Tuesday, November 20, 2007

The Prime Directive

We have a stray-ish gentleman caller. He saunters into the backyard and asks for food which we dutifully proffer: We call him Black –And-White Kitty. He is handsome, vocal, uncollared. He seems increasingly hungry with each visit, and likes to roll around in front of the back door. Our cats are very indignant that we dare to acknowledge the existence of Black-And-White-Kitty, much less give him cans of food – last night when I fed him Twiggy seethed, ran around the room, and then glared at me, and it wasn’t until this morning that she stumbled on the bed to rub her face against mine.

Last Saturday was sunny – we had fed Black-And-White-Kitty and I was puttering around, when Trey exclaimed:

“Black-And-White-Kitty has a mouse!”

I ran to look – and yes, Black-And-White-Kitty HAD trapped and was "playing with" a mouse, a very tiny one employing that mouse maneuver of freezing, then making a (futile) break for it, only to feel another terrifying paw-clap on his little mouse back.

What was I supposed to do? Part of me was rooting for Black-And-White-Kitty: He HAD trapped his mouse, after all. But he had just eaten a can of Fancy Feast – he didn’t need to eat Mr. Mouse. But what if Mr. Mouse was hurt too badly to rescue? Then what? I asked Trey, he didn’t know what to tell me. Finally, I decided, fuck it, I’m going outside. Trey yelled “DON’T TOUCH THE MOUSE WITH YOUR HANDS.”

I got in between Black-And-White-Kitty and the mouse, who was hunched in a ball less than an inch and a half long. I scooped him up with two curved and dry leaves and held him in my palm. His tiny ears were translucent, his fur was mussed from being in Black-And-White-Kitty’s mouth. He quivered like a hummingbird’s heart. What was I going to do now?
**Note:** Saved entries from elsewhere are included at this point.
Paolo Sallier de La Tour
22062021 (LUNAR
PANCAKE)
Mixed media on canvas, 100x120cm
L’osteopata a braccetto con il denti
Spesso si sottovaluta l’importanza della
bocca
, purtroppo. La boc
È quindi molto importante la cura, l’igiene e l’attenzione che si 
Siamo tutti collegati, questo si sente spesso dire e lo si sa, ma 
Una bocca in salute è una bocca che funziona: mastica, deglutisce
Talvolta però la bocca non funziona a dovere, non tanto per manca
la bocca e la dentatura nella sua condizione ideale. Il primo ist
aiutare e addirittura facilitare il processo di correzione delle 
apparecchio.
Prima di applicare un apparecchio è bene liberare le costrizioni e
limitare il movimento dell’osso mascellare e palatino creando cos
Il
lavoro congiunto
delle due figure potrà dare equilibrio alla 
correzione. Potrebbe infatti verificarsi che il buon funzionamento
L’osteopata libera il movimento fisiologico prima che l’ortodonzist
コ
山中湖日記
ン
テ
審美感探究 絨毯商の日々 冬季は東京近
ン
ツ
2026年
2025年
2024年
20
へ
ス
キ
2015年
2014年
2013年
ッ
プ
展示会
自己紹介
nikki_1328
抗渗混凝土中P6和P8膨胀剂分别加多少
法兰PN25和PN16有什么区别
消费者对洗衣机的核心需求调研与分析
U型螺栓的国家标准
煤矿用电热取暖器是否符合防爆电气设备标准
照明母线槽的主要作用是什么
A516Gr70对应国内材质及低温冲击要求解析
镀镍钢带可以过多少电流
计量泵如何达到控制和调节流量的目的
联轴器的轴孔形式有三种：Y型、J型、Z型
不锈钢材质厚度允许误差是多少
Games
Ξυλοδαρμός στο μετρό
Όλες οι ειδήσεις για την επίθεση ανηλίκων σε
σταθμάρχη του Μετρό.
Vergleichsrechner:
He had gone from being tortured by Black-And-White-Kitty to the palm of a giant who didn’t speak Mouse and could offer no reasurance. I realized that there was no place I could set him down to relax without Black-And-White-Kitty seeing me and returning to finish the job. Where could I put Mr. Mouse so he could recover in peace?

I returned to the kitchen.

“Trey, can you bring me that takeout container? And put some toilet paper in it?” He did, and I set Mr. Mouse and his leaves in the little plastic box. We marveled over his smallness and his shell ears and such a long tail for such a small mouse! He just shivered some more.

“I didn’t know what to do,” I said. “I didn’t want to leave him outside to get eaten again – so maybe he can just rest and get better and we can take him outside in the front? Can you bring me the top of the box before he – FUCK!!!”

Mr. Mouse sprang to life! and leapt out of the box in my hands and ran for freedom! Or rather, ran UNDER OUR REFRIDGERATOR!

“Oh, FUCK! Oh, NO! I’m sorry, Mr. Mouse!”

Black-And-White-Kitty was looking into the kitchen. Poor Mr. Mouse was now under the fridge, the fridge Twiggy stares at daily as if it were the television set from Poltergeist. I had made a terrible mistake. Unless Mr. Mouse could find his way out through the house, perhaps through the same route the occasional giant cockroach uses to enter our kitchen, I had consigned him to death by starvation or housecat. He was already probably hurt – now he would very well waste away in the darkness, like a mouse version of Adrian Brody in The Pianist.

Every day that week when we’d see Twiggy looking at the fridge, we’d ask her brightly if she had seen Mr. Mouse, and hoping he had gotten away.

The following Sunday I got up and staggered to the bathroom -- someone had left a hairball in the living room. A hairball with a very long tail.

Mr. Mouse lay on his side, at once rigid and deflated, his little feet clutching at nothing. I gathered his body up with a paper towel and laid him in the dying garden.